• **ATTIVITÀ**:
A – Nel brano sulla politica europea, come considerano il Vecchio Continente gli Stati Uniti e la Cina?
B – Riprenda il brano sulla politica europea dopo la sua ultima frase e ne prosegua il discorso.

• **ESTRATTO DEL TESTO**:

Se così non fosse, non si comprenderebbe la ragione per cui la componente socialdemocratica e liberale europea abbia potuto sostenere la candidatura di una deputata espressione di “posizioni” (anti-abortiste) contrastanti rispetto a quelle di cui all’Istituzione di riferimento, ove la tutela dei diritti delle donne ha costituito l’oggetto prevalente di numerose risoluzioni. Il gioco delle vili “spartizioni” all’interno dei centri potere, ancora una volta, l’ha fatta da padrone, e tutto lascia credere che per nulla diversa sarà la condizione italiana, schiava, oggi più che mai, dell’asservimento comandato ai condizionamenti provenienti da un “esterno” allargato ed esteso in vario modo da ponente a levante, dagli Stati Uniti alla Cina i quali, dal canto loro, lungi dal considerare il Vecchio Continente come “partner” commerciale strategico e centro autonomo portatore di interessi intermedi, lo hanno invece guardato, e continuano spudoratamente a guardarlo, solo e unicamente come potenziale terra di conquista.

• **DATI DI PARTENZA**:
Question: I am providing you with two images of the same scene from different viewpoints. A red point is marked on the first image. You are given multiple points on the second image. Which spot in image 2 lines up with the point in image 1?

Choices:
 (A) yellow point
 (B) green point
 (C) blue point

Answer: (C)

...

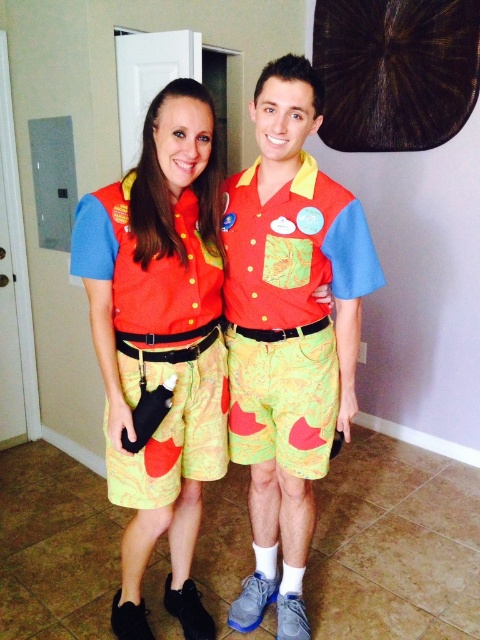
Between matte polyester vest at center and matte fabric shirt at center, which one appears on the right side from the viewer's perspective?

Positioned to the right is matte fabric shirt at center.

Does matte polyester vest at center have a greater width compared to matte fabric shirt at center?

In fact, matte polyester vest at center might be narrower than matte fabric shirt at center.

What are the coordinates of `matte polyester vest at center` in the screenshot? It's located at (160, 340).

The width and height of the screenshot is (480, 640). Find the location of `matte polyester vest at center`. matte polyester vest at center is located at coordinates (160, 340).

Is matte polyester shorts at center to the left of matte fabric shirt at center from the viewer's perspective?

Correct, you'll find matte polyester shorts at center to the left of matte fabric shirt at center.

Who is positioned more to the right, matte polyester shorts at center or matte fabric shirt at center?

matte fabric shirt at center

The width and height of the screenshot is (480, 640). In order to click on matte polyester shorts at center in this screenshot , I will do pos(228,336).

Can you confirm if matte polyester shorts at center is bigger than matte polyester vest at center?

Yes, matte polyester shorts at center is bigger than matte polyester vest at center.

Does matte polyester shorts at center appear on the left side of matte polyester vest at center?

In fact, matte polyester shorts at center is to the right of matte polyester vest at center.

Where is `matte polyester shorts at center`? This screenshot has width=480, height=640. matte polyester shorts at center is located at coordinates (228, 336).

• **RISPOSTE IN ORDINE**:
A – Solo e unicamente come potenziale terra di conquista.

B –
Ma abbiamo ben poco, purtroppo, da piangerci addosso siccome quella declassante “considerazione” internazionale è il frutto di una cattiva gestione dell’interesse democratico dell’Unione Europea innanzitutto, e dei vari Paesi Membri di conseguenza. Ma se così è, come davvero pare essere, in che modo l’elezione di Roberta Metsola alla Presidenza del Parlamento Europeo può condizionare la scelta del prossimo Presidente della Repubblica italiana? E, in particolare, può davvero condizionarla?

Le risposte sono, come sempre, naturalmente conseguenti. Intanto, perché, al di là e oltre ogni spicciola considerazione di carattere “domestico”, è innegabile che quella presidenziale sia da sempre una elezione dal carattere fortemente “sistemico”, destinata ad incidere sulle sorti delle relazioni diplomatiche Romano-Parigine, Romano-Berlinesi e Romano-Vaticanensi sulla scia di una esegesi accentratrice del potere e dei poteri che, raramente, e più per scelta che per circostanza, finisce per riflettersi a vantaggio della componente romana.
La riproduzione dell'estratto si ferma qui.